Another way to collect is by concentrating on local artists, at Stamford Auction Rooms, there are many watercolours that are sold by local artists, to local people and what makes this appealing is that a lot of the time the scenes are of local landmarks or landscapes, an example of this is the Fraser family of Huntingdonshire.

In my opinion the key thing, as with any antique,is to buy what pleases you! My two personal favourite watercolours are unsigned,and the value very low, however I love the fine detail, and the unusual composition of them, so I have chosen them through aesthetic appeal rather than anything else. I also find that botanical and ornithological studies which tend to be very fine, full of colour and detail, and often are a series of studies can look fantastic on the wall.
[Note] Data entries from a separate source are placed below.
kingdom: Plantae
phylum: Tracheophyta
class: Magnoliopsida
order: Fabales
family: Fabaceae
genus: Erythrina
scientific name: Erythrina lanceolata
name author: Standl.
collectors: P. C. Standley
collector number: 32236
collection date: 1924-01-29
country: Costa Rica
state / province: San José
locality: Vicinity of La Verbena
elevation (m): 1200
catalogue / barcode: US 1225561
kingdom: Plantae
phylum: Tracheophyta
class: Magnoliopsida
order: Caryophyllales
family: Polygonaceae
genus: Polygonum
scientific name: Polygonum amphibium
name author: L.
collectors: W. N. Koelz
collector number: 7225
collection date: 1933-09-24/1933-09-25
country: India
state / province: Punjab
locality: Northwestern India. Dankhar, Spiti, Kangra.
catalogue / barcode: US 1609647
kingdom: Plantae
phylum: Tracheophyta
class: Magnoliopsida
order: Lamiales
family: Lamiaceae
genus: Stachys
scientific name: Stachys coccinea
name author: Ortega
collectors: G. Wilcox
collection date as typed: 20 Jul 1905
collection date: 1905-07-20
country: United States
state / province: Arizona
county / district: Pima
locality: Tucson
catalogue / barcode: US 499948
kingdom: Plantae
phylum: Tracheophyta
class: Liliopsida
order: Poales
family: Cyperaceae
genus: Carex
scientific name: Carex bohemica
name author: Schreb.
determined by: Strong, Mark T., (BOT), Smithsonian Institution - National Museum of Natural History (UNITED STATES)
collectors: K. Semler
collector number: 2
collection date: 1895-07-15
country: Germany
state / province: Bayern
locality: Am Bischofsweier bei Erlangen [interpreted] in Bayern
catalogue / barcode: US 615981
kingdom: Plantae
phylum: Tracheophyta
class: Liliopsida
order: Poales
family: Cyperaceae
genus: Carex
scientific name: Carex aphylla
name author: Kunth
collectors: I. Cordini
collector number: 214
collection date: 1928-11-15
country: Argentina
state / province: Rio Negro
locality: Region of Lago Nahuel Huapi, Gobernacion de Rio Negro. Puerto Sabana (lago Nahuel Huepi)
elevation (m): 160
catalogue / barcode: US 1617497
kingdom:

For further reading I recommend Christopher Wood’s Dictionary of Victorian Painters that lists thousands of artists who were professional painters and it a book I often refer to, but also remember that there were justas many good amateurs and semi-professionals. It is true to say that most middle and upper class Victorians painted and the Stamford Auction Rooms often sells sketch books including watercolours painted by amateurs - for them it was similar to our use of the camera today, and people routinely recorded events of interest in watercolours.




When buying, always have a good look on the reverse to see if you can find any faint pencil inscriptions. Often these have been missed by previous owners and can provide a title/view, address of the artist and sometimes exhibition history or the original price paid. If the work is signed, see if the artist is recorded in any of the well-known dictionaries.


Keep watercolours away from direct sunlight and use ultraviolet filtering glass for framing helps prevent fading. Avoid humidity as this can cause mildew,which is known as ‘foxing’ and usually shows as small dark brown spots on the surface, and this can be rectified by a painting restorer.